REQUIRED TASKS:
- A) Answer these questions from the Microsoft Ignite recap, one per line:
(i) Roughly how many separate releases did the team count at the event?
(ii) What new name was Flow given?
(iii) When are information barriers due out?
- B) Copy out the part of the Microsoft Ignite recap between "SharePoint and One" and "than they should.", inclusive.
*** PASSAGE FOR REVIEW Section Begins ***
The C3 team was at Microsoft Ignite in force at the beginning of the month, and there is a lot to share. The annual event features a slew of product releases, some of which are rolling out and some of which are “coming soon.” We counted, and there were about 175 separate releases, but rest assured you probably don’t need all 175 (yet). So, here’s a quick recap of our top takeaways.
This year’s event was big –even bigger than last year: we’re talking thousands of top IT professionals from across the country crowded into a conference center. And while some may enjoy (literally) bumping into all these new friends, there’s some good news for the introverts and binge-watchers in the crowd: you all can catch the on-demand sessions at your leisure.
One of the biggest announcements at the conference was rebranding Flow into Power Automate. With this change, Microsoft is adding robotic process automation (RPA) to Power Automate to help automate repetitive tasks.
Power Automate is part of the group of applications newly minted as “The Power Platform,” also includes Power Apps, and Power Bi which are the keys to creating automated workflow extensions through the Microsoft and Dynamics 365 platform. One of the new features announced is Power Virtual Agents, which will allow people to build “no-code” intelligent bots.
Front and center in every conversation with Microsoft are security and compliance. From Azure Sentinel to Compliance Score to Microsoft Defender ATP, there was something for everyone with respect to security and compliance. This post provides a good summary of the highlights.
Microsoft is “all in” on Teams, so there were a number of announcements at Ignite including private channels (yeah!), multi-window, and Linux clients. Adding to the list is the general availability of Microsoft Whiteboard, collaboration with Citrix on virtual environments, and easier access for Firstline Workers.
SharePoint and One Drive got their moment in the sun with several announcements summarized here. Increased protection of content was the theme with sensitivity labels for Teams Groups and SharePoint sites. Additionally, Microsoft is expanding the ability to automatically detect and label sensitive files. Information barriers, due out in 2Q of 2020, is a development to watch that will add additional governance to your environment. Finally, the automatic expiration of external user access will help ensure that personnel outside the company don’t have access longer than they should.
*** PASSAGE FOR REVIEW Section Ends ***
*** STUDY MATERIAL Section Begins ***
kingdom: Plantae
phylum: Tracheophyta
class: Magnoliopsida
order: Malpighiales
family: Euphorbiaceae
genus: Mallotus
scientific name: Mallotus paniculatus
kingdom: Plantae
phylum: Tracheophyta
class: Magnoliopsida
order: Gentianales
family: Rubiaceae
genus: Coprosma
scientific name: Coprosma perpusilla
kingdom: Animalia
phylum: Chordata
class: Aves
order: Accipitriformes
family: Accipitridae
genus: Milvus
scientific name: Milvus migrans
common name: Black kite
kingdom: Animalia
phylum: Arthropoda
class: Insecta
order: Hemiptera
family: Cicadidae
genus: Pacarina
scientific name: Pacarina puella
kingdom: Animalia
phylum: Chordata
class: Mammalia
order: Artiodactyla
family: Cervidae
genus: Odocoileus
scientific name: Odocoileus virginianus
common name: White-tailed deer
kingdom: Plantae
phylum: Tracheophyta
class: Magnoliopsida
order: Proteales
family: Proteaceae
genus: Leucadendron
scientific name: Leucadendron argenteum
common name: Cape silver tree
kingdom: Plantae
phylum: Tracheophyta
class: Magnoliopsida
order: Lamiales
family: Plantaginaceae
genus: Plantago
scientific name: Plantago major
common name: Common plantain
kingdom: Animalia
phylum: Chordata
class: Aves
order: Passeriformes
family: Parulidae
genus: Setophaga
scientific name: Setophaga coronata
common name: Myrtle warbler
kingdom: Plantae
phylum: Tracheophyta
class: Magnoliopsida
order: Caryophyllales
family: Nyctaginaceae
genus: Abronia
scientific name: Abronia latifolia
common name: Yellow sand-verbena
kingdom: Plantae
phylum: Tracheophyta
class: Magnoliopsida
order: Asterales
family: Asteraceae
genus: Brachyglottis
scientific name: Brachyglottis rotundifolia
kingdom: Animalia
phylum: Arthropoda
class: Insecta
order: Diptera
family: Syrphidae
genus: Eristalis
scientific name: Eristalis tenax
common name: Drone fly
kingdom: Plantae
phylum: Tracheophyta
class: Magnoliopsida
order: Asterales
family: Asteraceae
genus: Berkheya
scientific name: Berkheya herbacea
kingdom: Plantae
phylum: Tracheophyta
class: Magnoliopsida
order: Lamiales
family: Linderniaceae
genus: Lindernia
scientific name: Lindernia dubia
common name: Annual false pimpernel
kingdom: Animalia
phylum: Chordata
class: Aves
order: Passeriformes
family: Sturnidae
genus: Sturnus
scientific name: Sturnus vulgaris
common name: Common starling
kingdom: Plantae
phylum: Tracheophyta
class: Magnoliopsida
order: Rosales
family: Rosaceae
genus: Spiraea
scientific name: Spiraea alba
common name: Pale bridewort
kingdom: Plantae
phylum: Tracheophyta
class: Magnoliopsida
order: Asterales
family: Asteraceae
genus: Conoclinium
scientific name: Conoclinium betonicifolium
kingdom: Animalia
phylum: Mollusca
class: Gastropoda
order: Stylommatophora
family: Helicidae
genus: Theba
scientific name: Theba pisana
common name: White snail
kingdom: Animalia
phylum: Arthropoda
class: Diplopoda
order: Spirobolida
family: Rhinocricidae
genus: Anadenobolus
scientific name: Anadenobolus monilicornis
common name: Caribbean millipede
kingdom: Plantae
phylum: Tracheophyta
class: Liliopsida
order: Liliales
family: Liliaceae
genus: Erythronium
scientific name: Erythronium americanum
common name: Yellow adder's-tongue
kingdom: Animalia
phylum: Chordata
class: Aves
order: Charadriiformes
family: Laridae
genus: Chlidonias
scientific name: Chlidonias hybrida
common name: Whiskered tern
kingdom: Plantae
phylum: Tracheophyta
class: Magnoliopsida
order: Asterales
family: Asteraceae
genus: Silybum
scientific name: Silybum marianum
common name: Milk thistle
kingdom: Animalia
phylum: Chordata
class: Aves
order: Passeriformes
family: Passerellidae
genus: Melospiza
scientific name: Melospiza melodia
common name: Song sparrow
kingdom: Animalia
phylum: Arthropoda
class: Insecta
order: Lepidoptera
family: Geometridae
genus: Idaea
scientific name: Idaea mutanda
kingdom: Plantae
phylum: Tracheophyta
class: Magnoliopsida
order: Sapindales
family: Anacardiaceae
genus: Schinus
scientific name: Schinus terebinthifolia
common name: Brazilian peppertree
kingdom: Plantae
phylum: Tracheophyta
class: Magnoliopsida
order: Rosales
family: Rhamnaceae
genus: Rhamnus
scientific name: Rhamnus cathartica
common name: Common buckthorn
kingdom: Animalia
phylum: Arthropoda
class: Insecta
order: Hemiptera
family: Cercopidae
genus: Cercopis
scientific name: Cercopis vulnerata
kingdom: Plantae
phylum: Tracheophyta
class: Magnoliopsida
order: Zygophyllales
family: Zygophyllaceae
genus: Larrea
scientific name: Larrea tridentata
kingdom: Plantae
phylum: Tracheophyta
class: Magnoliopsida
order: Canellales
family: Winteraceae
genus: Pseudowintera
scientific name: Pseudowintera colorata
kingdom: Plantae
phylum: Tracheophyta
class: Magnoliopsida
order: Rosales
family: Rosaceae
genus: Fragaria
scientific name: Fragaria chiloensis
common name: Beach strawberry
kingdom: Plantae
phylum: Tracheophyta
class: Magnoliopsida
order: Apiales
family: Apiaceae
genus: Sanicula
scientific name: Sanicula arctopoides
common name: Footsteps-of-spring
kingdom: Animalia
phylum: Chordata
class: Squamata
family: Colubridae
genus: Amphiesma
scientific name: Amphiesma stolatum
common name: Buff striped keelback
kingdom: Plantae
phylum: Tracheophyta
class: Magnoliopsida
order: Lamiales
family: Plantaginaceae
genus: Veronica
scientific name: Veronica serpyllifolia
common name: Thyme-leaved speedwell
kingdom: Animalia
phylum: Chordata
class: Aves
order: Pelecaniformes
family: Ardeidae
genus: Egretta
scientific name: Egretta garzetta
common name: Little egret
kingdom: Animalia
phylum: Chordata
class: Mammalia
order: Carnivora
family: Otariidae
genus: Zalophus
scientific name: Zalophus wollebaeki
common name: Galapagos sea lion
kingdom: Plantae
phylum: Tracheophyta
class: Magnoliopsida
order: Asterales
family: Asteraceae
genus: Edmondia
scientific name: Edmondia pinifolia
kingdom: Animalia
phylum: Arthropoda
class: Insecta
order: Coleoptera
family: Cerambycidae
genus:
*** STUDY MATERIAL Section Ends ***
ANSWERS BY TASK:
- A)
(i) About 175
(ii) Power Automate
(iii) 2Q of 2020

- B)
SharePoint and One Drive got their moment in the sun with several announcements summarized here. Increased protection of content was the theme with sensitivity labels for Teams Groups and SharePoint sites. Additionally, Microsoft is expanding the ability to automatically detect and label sensitive files. Information barriers, due out in 2Q of 2020, is a development to watch that will add additional governance to your environment. Finally, the automatic expiration of external user access will help ensure that personnel outside the company don’t have access longer than they should.